# [DIRECTIVES]
(1) Show each line of the entries that contains the word "vacant".
(2) Continue the passage on atmospheric stability and turbulence, starting after its last sentence.

# [SELECTED EXCERPT]
● ● ● ● ●
When Rf > 1, the buoyancy term is greater than the mechanical term, and the atmosphere will maintain or become a stable laminar flow. When Rf < 1, the atmosphere is considered unstable, and the atmosphere maintains or becomes turbulent. However, for Ri, when Ri < Rd, the atmosphere is unstable, and when Ri > Rt the atmosphere is considered stable. The value of Rt is 1, and the value of Rd is in the range of 0.22–0.25. This paper takes Rd = 0.25.
Based on the observational data of Beijing MST radar from 2012 to 2014, this section compares the median logarithmic values of turbulence parameters with the values of the atmospheric stability in each month. The atmospheric stabilities used in this study include atmospheric static stability, B-V frequency N, atmospheric dynamic stability, and gradient Richardson number Ri. Figure 5 shows the monthly median values of B-V and the percentage of Ri < 0.25 at each height from 2 to 18 km.
● ● ● ● ●
# [SUPPLIED INFORMATION]
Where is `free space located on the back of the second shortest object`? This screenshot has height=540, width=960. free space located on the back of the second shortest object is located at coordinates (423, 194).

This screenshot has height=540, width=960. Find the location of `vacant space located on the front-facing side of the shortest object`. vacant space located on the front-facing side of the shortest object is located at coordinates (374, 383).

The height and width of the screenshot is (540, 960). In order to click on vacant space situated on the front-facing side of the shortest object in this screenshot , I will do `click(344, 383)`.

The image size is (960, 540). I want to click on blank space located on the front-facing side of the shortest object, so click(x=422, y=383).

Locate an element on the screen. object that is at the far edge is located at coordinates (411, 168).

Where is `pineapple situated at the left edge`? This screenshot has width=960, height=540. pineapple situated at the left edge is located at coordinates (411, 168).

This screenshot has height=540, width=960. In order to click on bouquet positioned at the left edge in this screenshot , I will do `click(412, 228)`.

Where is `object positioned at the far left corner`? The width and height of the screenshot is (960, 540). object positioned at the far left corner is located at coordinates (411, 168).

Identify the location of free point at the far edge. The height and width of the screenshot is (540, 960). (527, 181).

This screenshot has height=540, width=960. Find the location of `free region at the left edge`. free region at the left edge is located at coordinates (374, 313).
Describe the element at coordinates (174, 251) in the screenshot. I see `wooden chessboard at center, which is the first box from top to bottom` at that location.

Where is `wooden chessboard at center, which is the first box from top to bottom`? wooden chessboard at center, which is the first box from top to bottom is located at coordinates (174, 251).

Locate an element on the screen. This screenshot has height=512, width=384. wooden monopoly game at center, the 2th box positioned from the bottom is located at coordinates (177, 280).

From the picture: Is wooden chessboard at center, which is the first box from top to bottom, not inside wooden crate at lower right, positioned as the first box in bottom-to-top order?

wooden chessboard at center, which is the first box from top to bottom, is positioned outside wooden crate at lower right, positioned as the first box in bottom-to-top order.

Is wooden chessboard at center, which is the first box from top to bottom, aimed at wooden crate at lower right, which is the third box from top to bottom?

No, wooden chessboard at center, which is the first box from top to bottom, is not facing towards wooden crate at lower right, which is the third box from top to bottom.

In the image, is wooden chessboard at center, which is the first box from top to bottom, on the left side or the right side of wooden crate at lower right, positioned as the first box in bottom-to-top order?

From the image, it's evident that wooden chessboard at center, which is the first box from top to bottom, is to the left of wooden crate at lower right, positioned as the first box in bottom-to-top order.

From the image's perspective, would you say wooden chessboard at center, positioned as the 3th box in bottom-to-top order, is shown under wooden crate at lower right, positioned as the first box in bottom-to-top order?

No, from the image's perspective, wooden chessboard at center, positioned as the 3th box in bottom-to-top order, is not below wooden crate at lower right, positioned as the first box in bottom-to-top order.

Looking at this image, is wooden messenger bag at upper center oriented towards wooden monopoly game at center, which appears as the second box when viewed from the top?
● ● ● ● ●
# [RESULTS OF THE EXERCISE]
(1)
This screenshot has height=540, width=960. Find the location of `vacant space located on the front-facing side of the shortest object`. vacant space located on the front-facing side of the shortest object is located at coordinates (374, 383).
The height and width of the screenshot is (540, 960). In order to click on vacant space situated on the front-facing side of the shortest object in this screenshot , I will do `click(344, 383)`.

(2)
In the height region of 2–18 km in Beijing, the seasonal variation characteristics of ε and N are in good agreement. Section 3.2 shows that from the tropopause to 16 km, there is an apparent large-value layer for ε from October to the following May. June and September are the transition months for this high-value layer. The values of N also have the same seasonal characteristics, as shown in Figure 5a. From October to the following May, the contours of ε are very dense at the tropopause. N also has the same characteristics at the tropopause, which shows that the large gradient of ε at the tropopause is related to N. The values of ε and N have a corresponding excellent relationship between the large values and the small values. Function (3) also shows that ε has a positive correlation with N and turbulence intensity. However, this section mainly compares the seasonal characteristics of Beijing’s turbulence parameters and atmospheric stability at mid-high latitudes.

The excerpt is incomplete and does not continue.